猫耳のお陰か、遠くから荒々しく近づいてくる足音を感知し、慌てて耳を消す。
「、入るぜ」
気まずくてあんまり顔を合わせない様にしてたら、それが気に障ったのかわざわざ自室を訪ねていらっしゃったようだ。
「…何か御用ですか?」
「A task?そうだな…どっちかと言えばQuestionだな」
「何でしょう?」
「お前、この三日俺を避けてたよな?」
そりゃあんなに露骨に避けてたら誰でも気付きますよねー。でも意外だったな、もっと早く来ると思ったんだけど。
「避けてたって言うか…体調が優れなかったのも事実ですよ」
「"も"って事は避けてたっての"も"あるんだな?」
ちぇっ、重箱の隅突く様な事言いやがって。姑か!
俺が何も言わない事に宗様は眉を顰めて、俺の正面に胡坐をかいた。
「何がそんなに気に入らねェんだ?」
「…気に入らないって言うか…そもそも、俺の意思なんて無視だったじゃないですか」
宗様が勝手にそんな雰囲気になって、そのまま済し崩しに事に及んだんじゃないかよー。
自分でも驚くべき事に、嫌悪感なんて物は全然無かったけど…何て言うの?遊ばれてんじゃねーの?って気持ちがどうしても拭い切れないんだよなぁ…。
気持ちなんて言ってくれなきゃ解んないしさ。そもそも宗様が俺に好きとか、そう言う感情があるかって訊かれたら多分無いと思うし。

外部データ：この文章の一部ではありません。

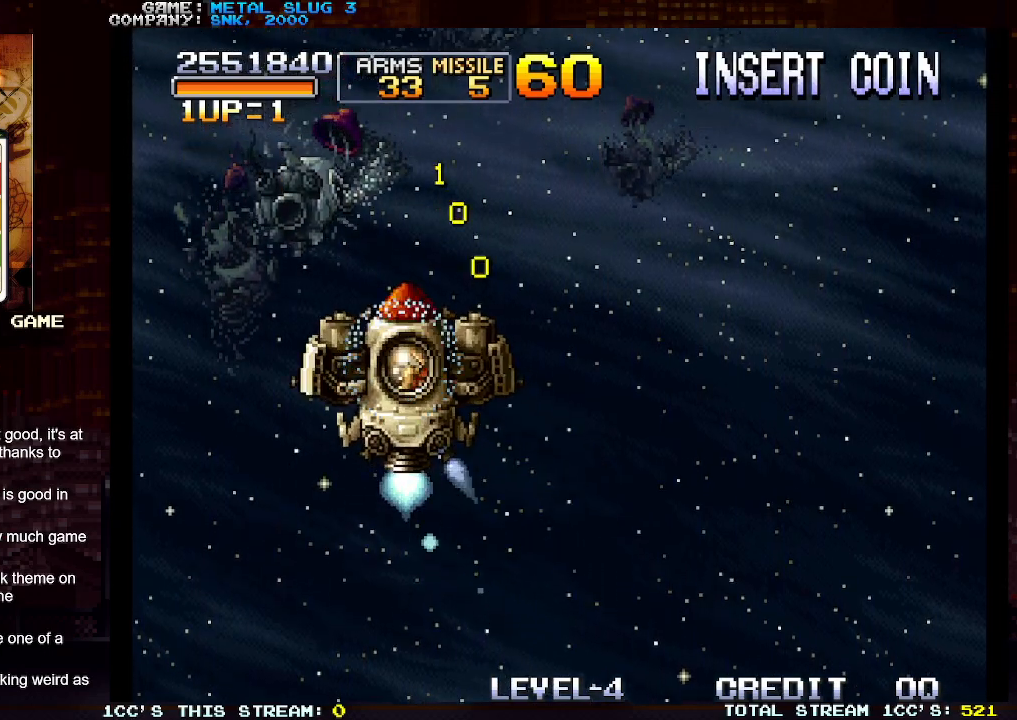
{"buttons": [], "left_stick": "down-right", "events": [[17, "left_stick", "up-left"], [50, "left_stick", "down-right"]]}
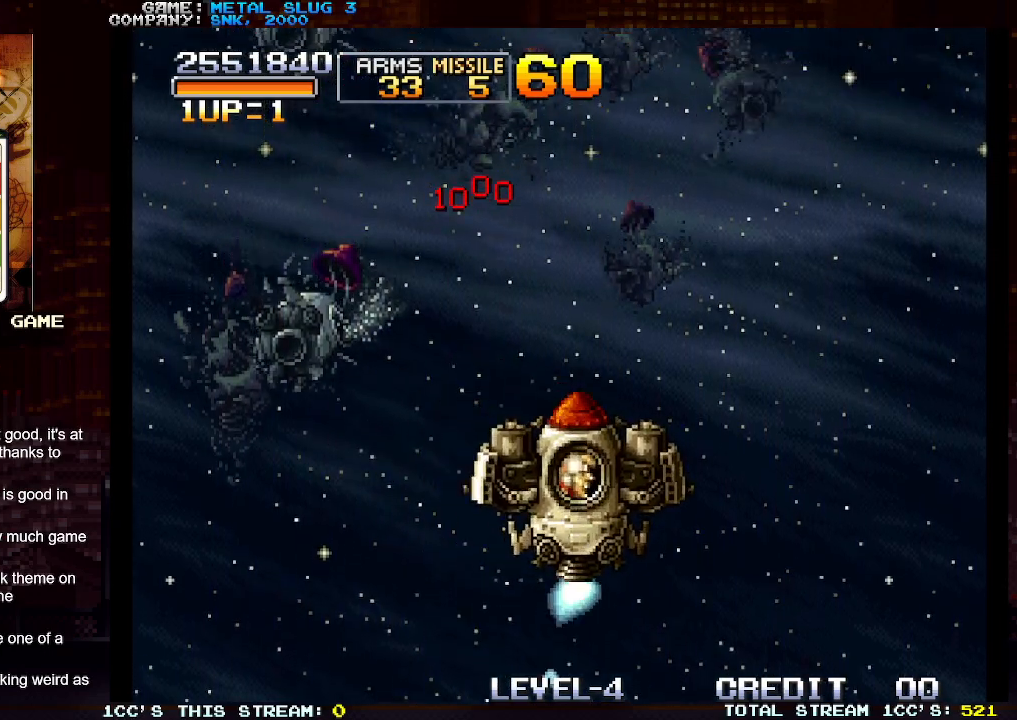
{"buttons": [], "left_stick": "up-left", "events": [[83, "left_stick", "left"], [433, "left_stick", "up-left"]]}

興味本位とか、まぁそう言う類の気持ちだったって俺が感じるから、遊ばれてると思うんだよな。
かと言って、じゃぁ俺は宗様の事を好きなのかと訊かれたら返答に困るんだけど。
勿論、嫌いじゃない。寧ろ格好良いなぁとは思うし。キャラとしては好きだけど…この世界に居る以上、"キャラ"として見てないし…。

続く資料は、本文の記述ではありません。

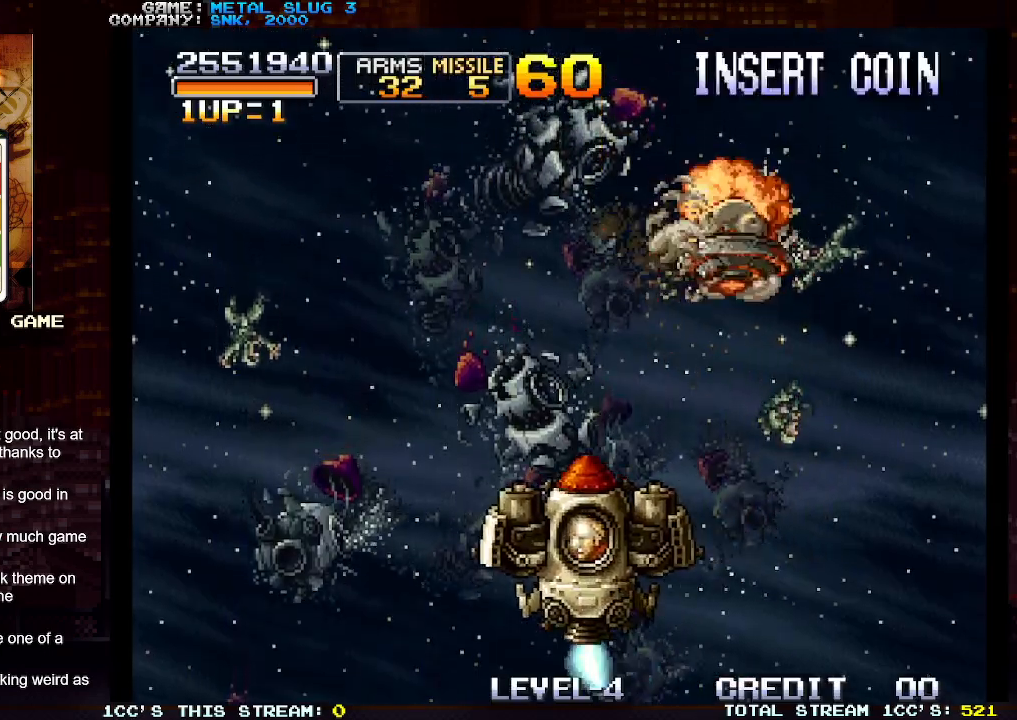
{"buttons": [], "left_stick": "center", "events": [[83, "left_stick", "up-left"], [317, "left_stick", "center"]]}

「…俺なんか相手にしなくても政宗様なら引く手数多でしょうに…」
「STOP」
目も合わせずにたらたら文句を言っていると、不意に顎を上げられ、真剣な目をした宗様と視線が絡まる。
「その言葉遣い止めろ」
「…ごめん」
ちょっと、卑屈すぎたかな。でも俺は胸のモヤモヤとか全部飲み込んで笑顔で接するなんて、絶対出来ないし、したくない。
「…政宗さ…」
「Ah?」
「―――…何で俺を…抱いたの?」
俺の言葉に宗様が目を見開いて、そのまま時が止まった。
いや、ちょっと、そこで止まられても…そんなに変な質問でもないだろ?!
「別に好きだから、とかで抱いたんじゃないだろ?」
何とも居た堪れない空気に、言葉を重ねると、いきなり手首を掴まれた。
「っ、痛っ」
「お前………っ、もう良い」
盛大に溜息を吐いて、宗様は立ち上がった。一体何だって言うんだよ。
「…あぁ、七日後に小せェが戦がある。お前も連れてくつもりだから覚悟しとけ」
パシンと小気味の良い音を立てて障子が閉じられた。
…何なんだよ?俺、何か気に障る様な事言った?しかも何、最後の科白。
七日後に戦って何?急すぎじゃね?!もっと早くに言えよ…。
あぁ、もうっ!苛々する!!何も言われないって本当に嫌だ。
モヤモヤが更に増した胸は、重苦しくて、今口を開いたら泣いてしまいそうで…。
固く唇を噛み締めて、ただ拳を握る事しか出来なかった。
…何だか無償に哀しかったんだ。